Спустя четверть века история повторяется. Вновь, теперь уже в США, он наткнулся на стену равнодушия и непонимания. В Америке царил дух изоляционизма, она надеялась отсидеться за океаном и не желала вмешиваться в европейский конфликт. Еврейская община, на помощь которой он так рассчитывал, повторяла слова четвертьвековой давности, называя его авантюристом, едва речь заходила о еврейской армии. Он не сдавался, помня, что легион за год не создавался, и продолжал агитировать за формирование еврейской армии, основу которой должен был составить Бейтар.

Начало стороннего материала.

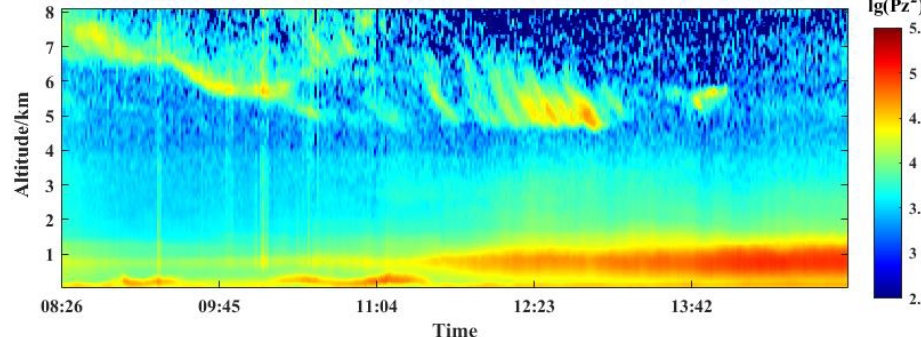
Figure 17. MPL measurement results of Funing ground station on 18 March.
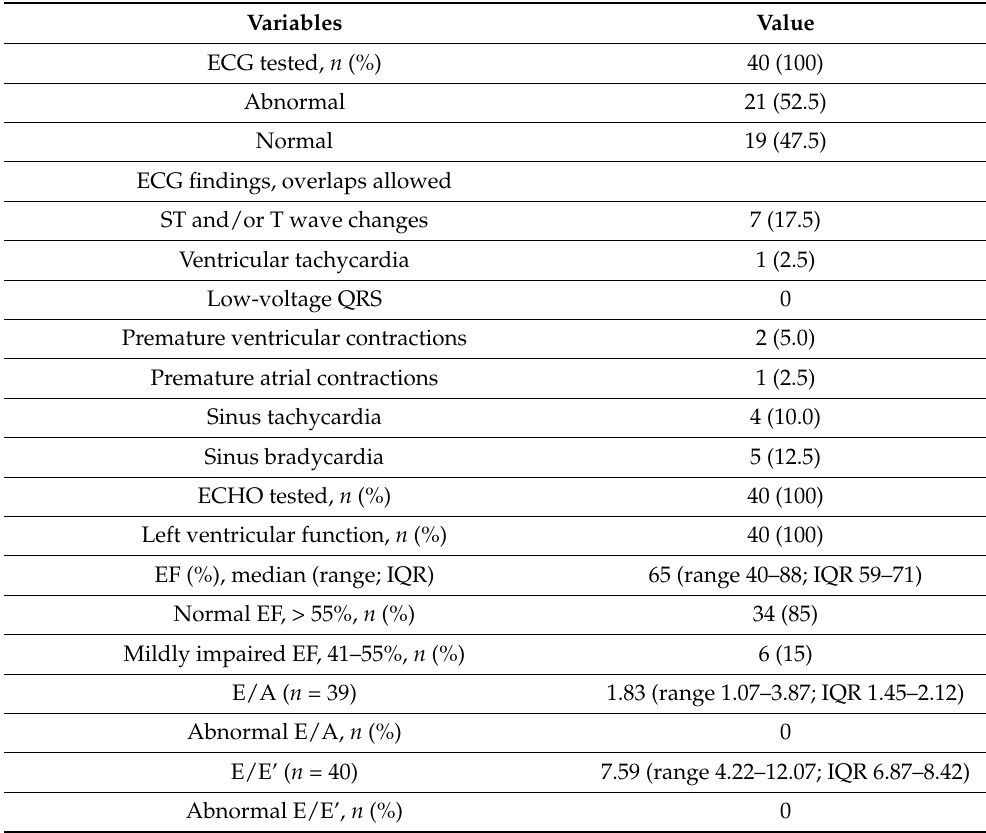
Table 3. Electrocardiographic and echocardiographic data of adolescents with chest pain and sus- pected myocarditis related to COVID-19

Вторая мировая война пришла в Палестину. 10 июня 1940 года Италия объявила войну Великобритании, и в июле 1940-го, пятнадцатого и двадцать четвёртого числа, итальянские самолёты бомбили Хайфу. Во время второй бомбардировки погибло 46 человек, ранено 88. Бомбардировки продолжились в августе. 9 сентября итальянские бомбы упали на Тель-Авив. 107 убитых, 239 раненых. Но этого Жаботинский уже не знал.

Летом в Нью-Йорке Жаботинский почувствовал, что его силы уже на исходе. Он приближался к шестидесятилетнему рубежу и страдал от разлуки с семьёй, которой не мог помочь. В Лондоне под ночными бомбёжками находилась жена; сын Ари, осуждённый за нелегальный провоз эмигрантов, томился в британской тюрьме в Акко. Сердце беспокоило его всё чаще и чаще – нью-йоркское лето с влажностью воздуха, в иные дни доходящей до ста процентов, выдержать нелегко. Врач рекомендовал ему полный покой. Но война торопила. Постельный режим был не в характере Жаботинского.

Не прислушавшись к совету врача, 4 августа 1940 года вместе с друзьями Жаботинский выехал на автомобиле в летний лагерь Бейтар, находившийся в трёх часах езды от Нью-Йорка. Был душный день. Высокая влажность не позволяла дышать. Спасительных кондиционеров в то время ещё не было. Сердечный приступ начался в дороге. Таблетки не помогали. Когда они прибыли в лагерь, уже стемнело. С трудом Жаботинский вылез из машины и, отдавая дань уважения встречавшим его бейтаровцам, приветствовал их традиционным «Тель-Хай!» (в память о последнем сражении Иосифа Трумпельдора). Медленно прошёл вдоль шеренги бойцов, произнёс короткую речь, сфотографировался на память… У него хватило сил подняться к себе в комнату. Приступ усиливался. Спасти его уже было нельзя. Последние слова Жаботинского: «Покоя, только покоя, хочу только покоя». В 22.45 его сердце остановилось.